48th & Brighton/National Western Center station (sometimes stylized and abbreviated as 48th & Brighton•Nat'l Western Cntr) is a Regional Transportation District (RTD) commuter rail station on the N Line in the Elyria-Swansea neighborhood of Denver, Colorado. It is the first station northbound from Union Station. The station opened on September 21, 2020, along with the rest of the N Line.

== Station layout ==
| 1F Platform Level | North Brighton Boulevard; East 48th Avenue; bus bays |
Side platform, doors will open on the right
| Northbound | ← toward Eastlake/124th (Commerce City/72nd) |
| Southbound | toward Union Station (Terminus) → |
Side platform, doors will open on the right
National Western Center
The station is located adjacent to the National Western Center, from which it takes its name.
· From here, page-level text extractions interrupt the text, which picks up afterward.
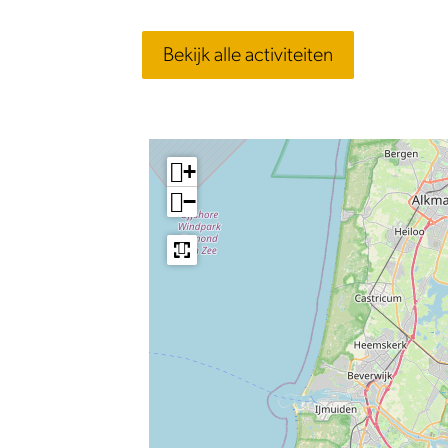
Bekijk alle activiteiten
+
−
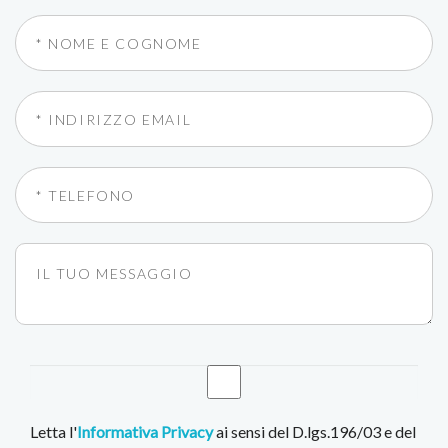
Letta l'
Informativa Privacy
ai sensi del D.lgs.196/03 e del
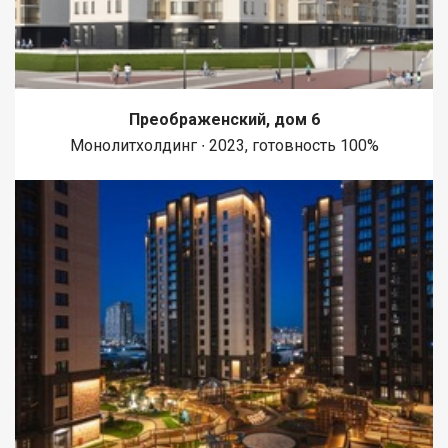
Преображенский, дом 6
Монолитхолдинг ∙ 2023, готовность 100%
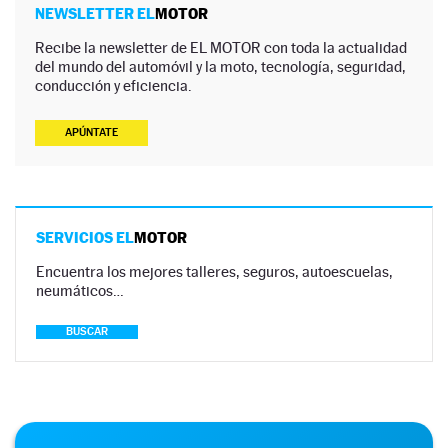
NEWSLETTER EL
MOTOR
Recibe la newsletter de EL MOTOR con toda la actualidad
del mundo del automóvil y la moto, tecnología, seguridad,
conducción y eficiencia.
APÚNTATE
SERVICIOS EL
MOTOR
Encuentra los mejores talleres, seguros, autoescuelas,
neumáticos…
BUSCAR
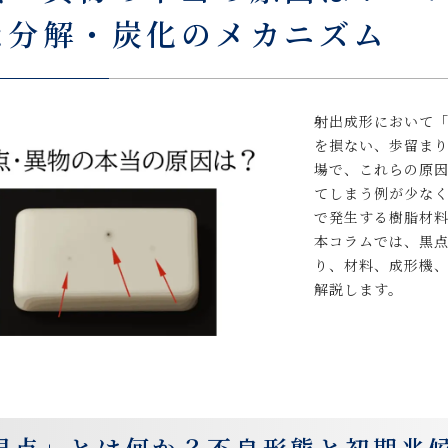
な分解・炭化のメカニズム
射出成形において
を損ない、歩留ま
場で、これらの原
てしまう例が少な
で発生する樹脂材
本コラムでは、黒
り、材料、成形機
解説します。
黒点」とは何か？不良形態と初期兆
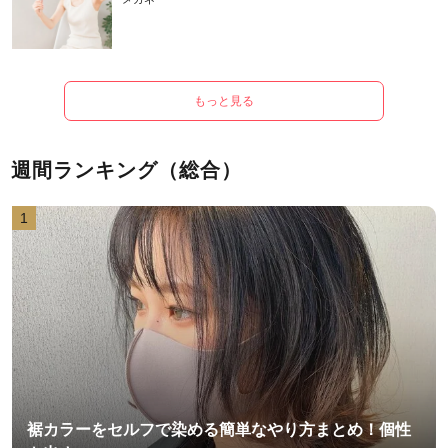
もっと見る
週間ランキング（総合）
1
裾カラーをセルフで染める簡単なやり方まとめ！個性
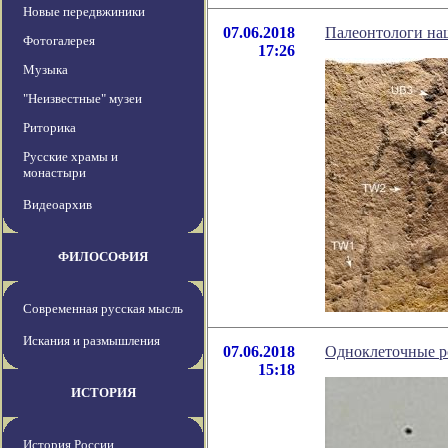
Новые передвжиники
07.06.2018
Палеонтологи на
Фотогалерея
17:26
Музыка
"Неизвестные" музеи
Риторика
Русские храмы и
монастыри
Видеоархив
ФИЛОСОФИЯ
Современная русская мысль
Искания и размышления
07.06.2018
Одноклеточные ро
15:18
ИСТОРИЯ
История России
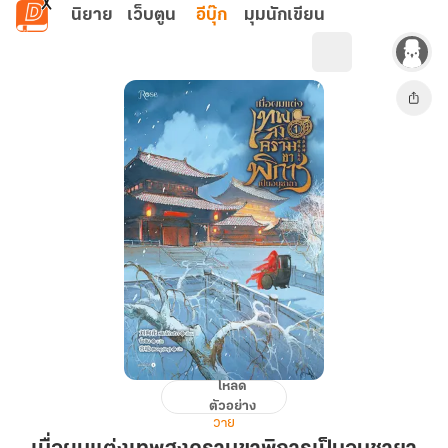
ข้ามไปยังเนื้อหาหลัก
นิยาย
เว็บตูน
อีบุ๊ก
มุมนักเขียน
โหลด
เมื่อ
ตัวอย่าง
ผม
วาย
แต่ง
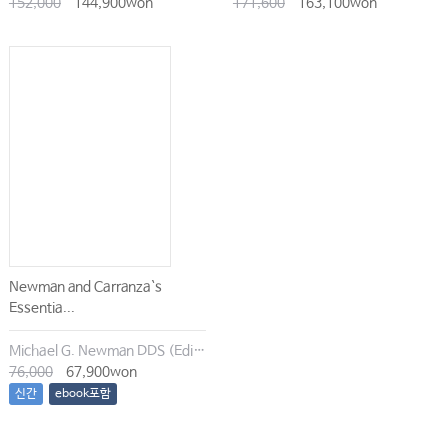
152,000
144,900won
171,600
163,100won
Newman and Carranza`s
Essentia...
Michael G. Newman DDS (Editor), Irina Dragan (Editor), Satheesh Elangovan BDS DSc DMSc (Editor), Archana K. Karan (Editor)
76,000
67,900won
신간
ebook포함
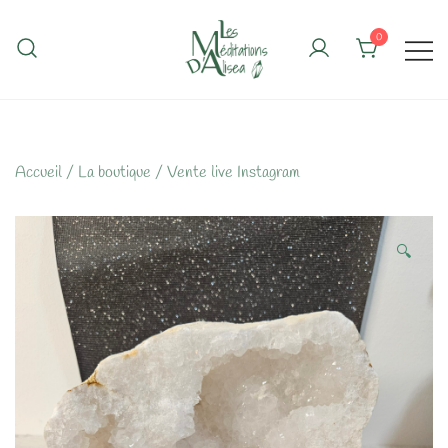
Skip
to
0
content
Accueil
/
La boutique
/
Vente live Instagram
🔍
The Denver Coliseum is located south of the station, on the other side of Interstate 70. Aside from the National Western Center, the land surrounding the station is mostly undeveloped. The Denver Skyway Bridge begins immediately to the north of the station; the N Line reduces to a single track along the bridge. The bridge runs nearly 2 miles to Commerce City/72nd station on the other side, making it the longest bridge in Colorado.

With a daily average of just 360 passengers, 48th & Brighton/National Western Center is the least used station on the N Line.